PASSAGE:
In The National Law Journal (subscription or registration required), Tony Mauro highlights an amicus brief filed “on behalf of a group of ‘cake artists’ across the country” in Masterpiece Cakeshop v. Colorado Civil Rights Commission, which stems from a baker’s refusal to create a wedding cake for a same-sex couple; the brief “contains roughly three dozen photos of luscious wedding and other special-occasion cakes, ranging from one that looks like a silver pot brimming with crawfish waiting to be boiled, to a ‘Pistol Pete’ cake for a couple who first met at Oklahoma State University.” Garrett Epps discusses the case at The Atlantic, observing that the federal government, in its amicus brief filed in support of the baker relying on the First Amendment’s speech clause, “asks [for] a constitutional exemption to civil-rights laws regardless of the underlying motive.” At Dorf on Law, Eric Segall argues that the baker’s “speech claims cannot be satisfactorily resolved on the present record, and therefore the Court should not resolve [them].”

ASSIGNMENT 1: Name every publication or website that the passage on the Masterpiece Cakeshop case gives as a place where commentary on the case appeared.
ASSIGNMENT 2: Write a few more sentences of the passage on the Masterpiece Cakeshop case, starting right after its last sentence.
The material has no connection to the passage on the Masterpiece Cakeshop case.

THE DATA:

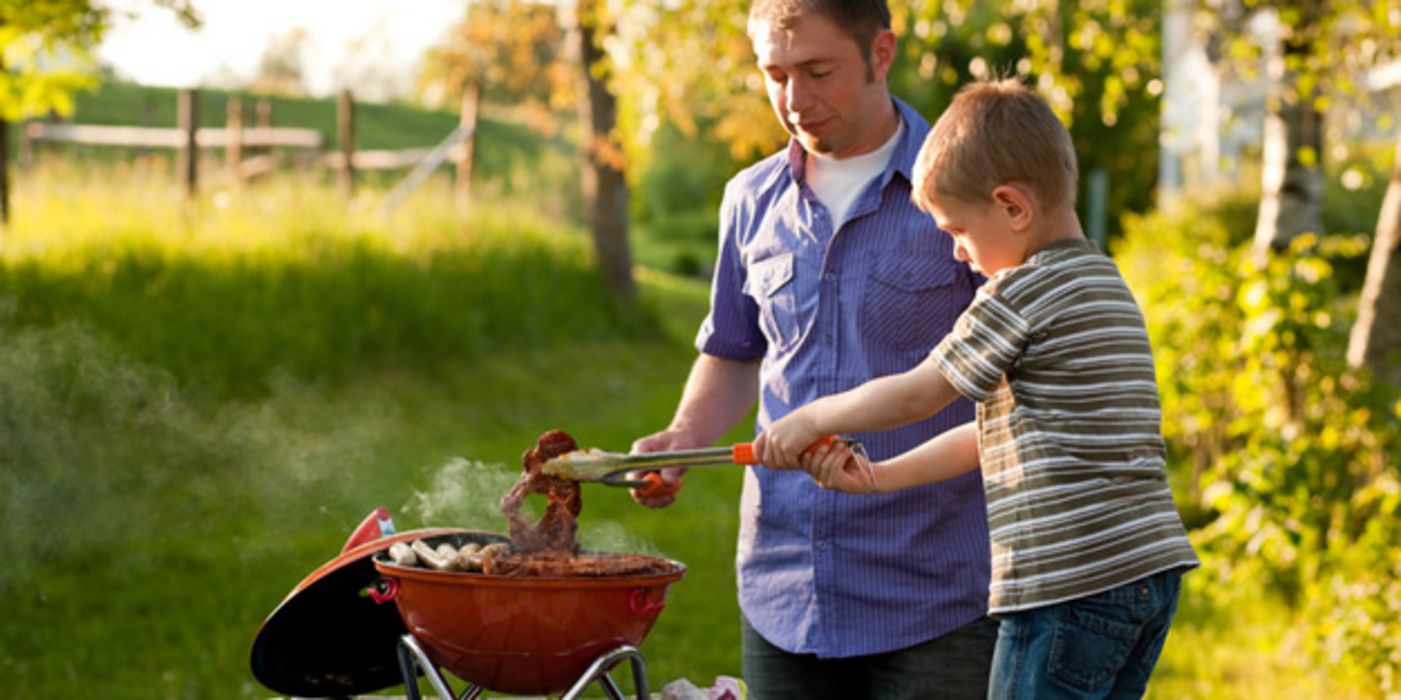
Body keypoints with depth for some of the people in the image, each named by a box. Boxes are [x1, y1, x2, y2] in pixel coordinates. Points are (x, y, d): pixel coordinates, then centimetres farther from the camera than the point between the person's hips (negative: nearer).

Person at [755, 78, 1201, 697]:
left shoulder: (1022, 291, -10)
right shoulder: (1108, 286, 19)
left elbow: (915, 395, -2)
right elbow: (999, 430, 22)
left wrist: (809, 419, 13)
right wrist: (880, 477, 21)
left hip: (1068, 583, -9)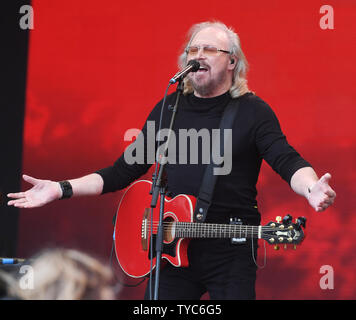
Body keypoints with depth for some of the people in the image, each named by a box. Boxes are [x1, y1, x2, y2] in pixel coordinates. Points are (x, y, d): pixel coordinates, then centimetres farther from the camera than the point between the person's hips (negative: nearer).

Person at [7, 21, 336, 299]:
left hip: (231, 250, -3)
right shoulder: (169, 109, 10)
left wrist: (312, 188, -37)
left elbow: (287, 161, -14)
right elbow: (125, 170, 12)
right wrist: (62, 189, 4)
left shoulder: (253, 111, -1)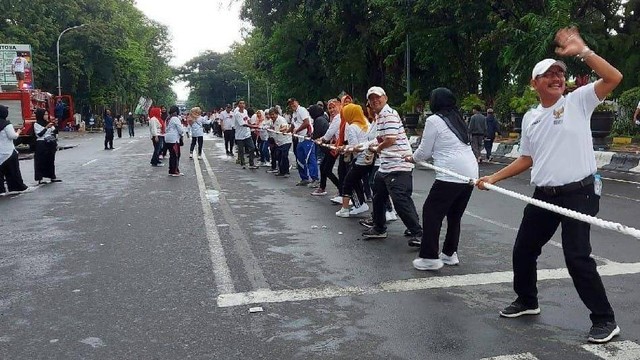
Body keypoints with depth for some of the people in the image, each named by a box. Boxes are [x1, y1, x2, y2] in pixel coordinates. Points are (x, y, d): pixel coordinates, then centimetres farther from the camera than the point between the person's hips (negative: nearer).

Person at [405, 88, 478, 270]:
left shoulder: (433, 120, -3)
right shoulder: (457, 119, 20)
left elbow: (424, 151, 1)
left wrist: (412, 158, 20)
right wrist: (418, 156, 30)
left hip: (451, 174, -8)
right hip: (471, 173, 8)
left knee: (431, 212, 2)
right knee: (454, 215, 17)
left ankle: (429, 257, 3)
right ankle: (450, 254, 24)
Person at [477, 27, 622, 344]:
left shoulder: (578, 101, -2)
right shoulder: (529, 117, 12)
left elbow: (614, 78, -17)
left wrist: (581, 51, -21)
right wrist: (493, 178, 15)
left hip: (578, 193, -6)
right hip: (544, 196, 6)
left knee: (577, 257, -11)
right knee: (523, 249, 13)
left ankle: (605, 320, 7)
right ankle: (527, 301, 36)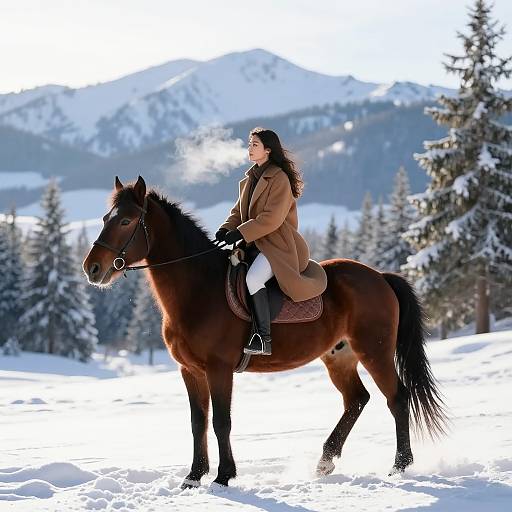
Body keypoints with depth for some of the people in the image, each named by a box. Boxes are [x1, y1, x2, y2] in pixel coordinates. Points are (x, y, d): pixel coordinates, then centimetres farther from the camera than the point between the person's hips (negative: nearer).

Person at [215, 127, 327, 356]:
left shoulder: (279, 179, -11)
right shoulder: (250, 178, 17)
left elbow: (272, 218, -19)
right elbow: (238, 210, 17)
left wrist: (241, 233, -23)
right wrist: (226, 229, -3)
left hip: (277, 244, -9)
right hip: (253, 244, 9)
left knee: (253, 278, -31)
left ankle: (264, 339, -27)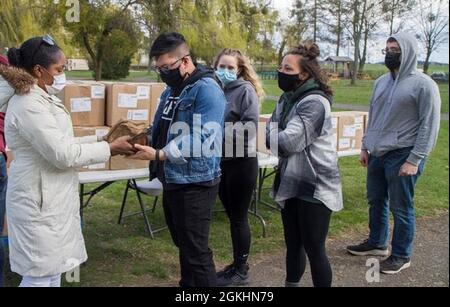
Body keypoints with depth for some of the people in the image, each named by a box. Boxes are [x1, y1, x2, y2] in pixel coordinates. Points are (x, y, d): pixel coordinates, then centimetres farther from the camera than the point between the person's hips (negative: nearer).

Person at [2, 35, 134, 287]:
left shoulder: (41, 98, 12)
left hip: (52, 199, 10)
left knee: (53, 269, 18)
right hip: (41, 202, -10)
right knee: (40, 276, 1)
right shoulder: (29, 105, -21)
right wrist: (110, 149, -15)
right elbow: (62, 154, -22)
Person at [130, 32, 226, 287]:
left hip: (195, 183, -9)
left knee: (196, 251, -2)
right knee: (183, 244, 21)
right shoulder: (171, 90, 13)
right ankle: (187, 284, 37)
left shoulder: (207, 89, -17)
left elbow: (201, 139, -26)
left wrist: (158, 155, -30)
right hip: (172, 181, 9)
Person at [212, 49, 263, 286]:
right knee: (232, 216, 16)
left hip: (241, 162, -6)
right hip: (221, 161, 6)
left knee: (239, 217, 4)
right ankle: (236, 264, 30)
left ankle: (241, 271, 18)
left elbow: (250, 127, -19)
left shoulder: (245, 90, -9)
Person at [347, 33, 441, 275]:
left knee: (400, 208, 2)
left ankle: (401, 256, 18)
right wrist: (365, 147, 15)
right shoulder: (381, 82, 11)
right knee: (376, 201, 17)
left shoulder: (423, 84, -11)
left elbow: (430, 125, -13)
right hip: (377, 154, 7)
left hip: (402, 155, -7)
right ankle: (377, 243, 35)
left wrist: (414, 160, -17)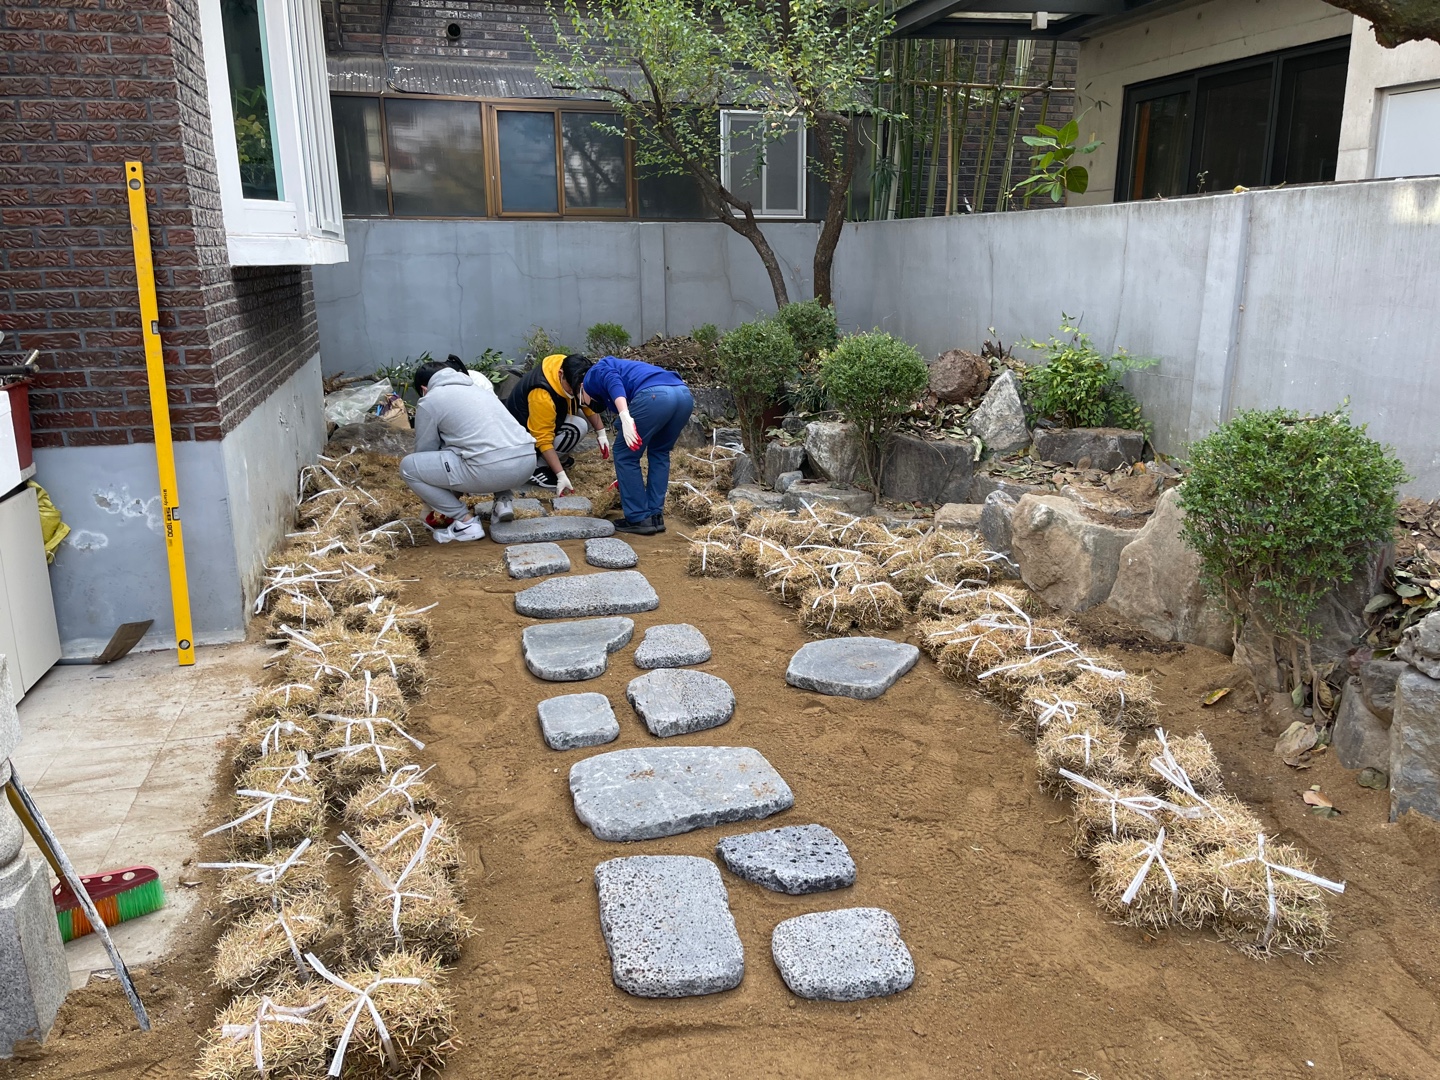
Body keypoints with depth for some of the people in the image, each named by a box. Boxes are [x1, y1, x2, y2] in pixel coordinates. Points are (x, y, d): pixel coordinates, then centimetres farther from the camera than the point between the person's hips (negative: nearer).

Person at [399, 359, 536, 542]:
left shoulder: (428, 401, 11)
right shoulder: (475, 388, 32)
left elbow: (425, 451, 17)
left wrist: (436, 506, 33)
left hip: (491, 469, -7)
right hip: (527, 462, 8)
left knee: (408, 466, 8)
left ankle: (466, 521, 6)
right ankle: (504, 499, 17)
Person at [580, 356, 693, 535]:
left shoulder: (594, 375, 24)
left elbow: (613, 382, -3)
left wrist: (624, 417, -17)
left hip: (654, 396, -8)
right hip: (684, 394, 8)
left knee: (625, 455, 12)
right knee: (659, 452, 29)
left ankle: (639, 519, 15)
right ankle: (656, 516, 26)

EXERCISE OUTPUT 1: The National Law Journal, The Atlantic, Dorf on Law

EXERCISE OUTPUT 2:
Briefly:

  • At The Texas Tribune, Alexa Ura reports that the city of Houston has asked the Supreme Court to review a decision of the Texas Supreme Court “thr[o]w[ing] out a lower court ruling that said spouses of gay and lesbian public employees are entitled to government-subsidized marriage benefits and unanimously order[ing] a trial court to reconsider the case.”
  • At American Thinker, Wen Fa weighs in on the pending cert petition in Minnesota Voters Alliance v. Mansky, a challenge to a Minnesota law that bans political apparel at polling places, urging the justices to remind “[g]overnments from coast to coast … that they may not turn polling places — or any other public spaces — into speech-free zones, in defiance of the First Amendment’s free speech guarantees.”
  • At PrawfsBlawg, Carissa Hessick enumerates the “seemingly irrelevant issues” militating against a cert grant in “an ineffective assistance claim out of Arkansas” that the justices will consider at “the so-called ‘long conference,’ which will take place on September 25th, … when the Court will consider hundreds (if not thousands) of cert petitions that have piled up over the summer.”
  • Slate’s Amicus podcast features a discussion of Gill v. Whitford, the high-profile partisan-gerrymandering case, with election law expert Richard Hasen.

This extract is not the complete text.